Eddie’s pink cheeks went three shades pinker. “Gee! That’d be great. But my mother–that is–she—-“

The man in the sailor suit laughed again–a laugh with a sting in it. “A great big feller like you ain’t tied to your ma’s apron strings are you?”

“Not much I’m not!” retorted Eddie. “I’ll telephone her when I get to your hotel, that’s what I’ll do.”

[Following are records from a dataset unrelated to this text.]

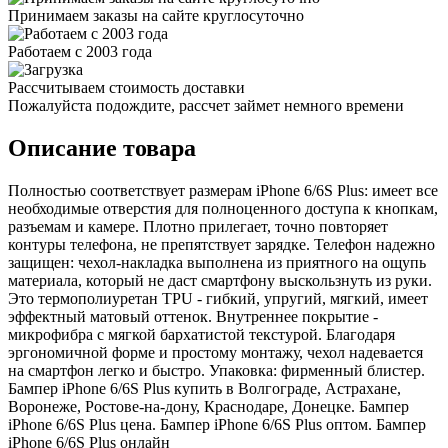
Принимаем заказы на сайте круглосуточно
Работаем с 2003 года
Рассчитываем стоимость доставки
Пожалуйста подождите, рассчет займет немного времени
Описание товара
Полностью соответствует размерам iPhone 6/6S Plus: имеет все
необходимые отверстия для полноценного доступа к кнопкам,
разъемам и камере. Плотно прилегает, точно повторяет
контуры телефона, не препятствует зарядке. Телефон надежно
защищен: чехол-накладка выполнена из приятного на ощупь
материала, который не даст смартфону выскользнуть из руки.
Это термополиуретан TPU - гибкий, упругий, мягкий, имеет
эффектный матовый оттенок. Внутреннее покрытие -
микрофибра с мягкой бархатистой текстурой. Благодаря
эргономичной форме и простому монтажу, чехол надевается
на смартфон легко и быстро. Упаковка: фирменный блистер.
Бампер iPhone 6/6S Plus купить в Волгограде, Астрахане,
Воронеже, Ростове-на-дону, Краснодаре, Донецке. Бампер
iPhone 6/6S Plus цена. Бампер iPhone 6/6S Plus оптом. Бампер
iPhone 6/6S Plus онлайн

But they were such fascinating things, those new booklets, and the man had such marvelous tales to tell, that Eddie forgot trifles like supper and waiting mothers. There were pictures taken on board ship, showing frolics, and ball games, and minstrel shows and glee clubs, and the men at mess, and each sailor sleeping snug as a bug in his hammock. There were other pictures showing foreign scenes and strange ports. Eddie’s tea grew cold, and his apple pie and cheese lay untasted on his plate.

“Now me,” said the recruiting officer, “I’m a married man. But my wife, she wouldn’t have it no other way. No, sir! She’ll be in the navy herself, I’ll bet, when women vote. Why, before I joined the navy I didn’t know whether Guam was a vegetable or an island, and Culebra wasn’t in my geography. Now? Why, now I’m as much at home in Porto Rico as I am in San Francisco. I’m as well acquainted in Valparaiso as I am in Vermont, and I’ve run around Cairo, Egypt, until I know it better than Cairo, Illinois. It’s the only way to see the world. You travel by sea from port to port, from country to country, from ocean to ocean, amid ever-changing scenery and climatic conditions, to see and study the—-“

And Eddie forgot that it was Wednesday night, which was the prescription clerk’s night off; forgot that the boss was awaiting his return that he might go home to his own supper; forgot his mother, and her little treat of green corn out of the garden; forgot everything in the wonder of this man’s tales of people and scenes such as he never dreamed could exist outside of a Jack London story. Now and then Eddie interrupted with a, “Yes, but—-” that grew more and more infrequent, until finally they ceased altogether. Eddie’s man-size job had come.

When we heard the news we all dropped in at the drug store to joke with him about it. We had a good deal to say about rolling gaits, and bell-shaped trousers, and anchors and sea serpents tattooed on the arm. One of the boys scored a hit by slapping his dime down on the soda fountain marble and bellowing for rum and salt horse. Some one started to tease the little Morehouse girl about sailors having sweethearts in every port, but when they saw the look in her eyes they changed their mind, and stopped. It’s funny how a girl of twenty is a woman, when a man of twenty is a boy.

Eddie dished out the last of his chocolate ice cream sodas and cherry phosphates and root beers, while the girls laughingly begged him to bring them back kimonos from China, and scarves from the Orient, and Eddie promised, laughing, too, but with a far-off, eager look in his eyes.

When the time came for him to go there was quite a little bodyguard of us ready to escort him down to the depot. We picked up two or three more outside O’Rourke’s pool room, and a couple more from the benches outside the hotel. Eddie walked ahead with his mother. I have said that Mrs. Houghton was a sensible woman. She was never more so than now. Any other mother would have gone into hysterics and begged the recruiting officer to let her boy off. But she knew better. Still, I think Eddie felt some uncomfortable pangs when he looked at her set face. On the way to the depot we had to pass the Agassiz School, where Josie Morehouse was substituting second reader for the Wilson girl, who was sick. She was standing in the window as we passed. Eddie took off his cap and waved to her, and she returned the wave as well as she could without having the children see her. That would never have done, seeing that she was the teacher, and substituting at that. But when we turned the corner we noticed that she was still standing at the window and leaning out just a bit, even at the risk of being indiscreet.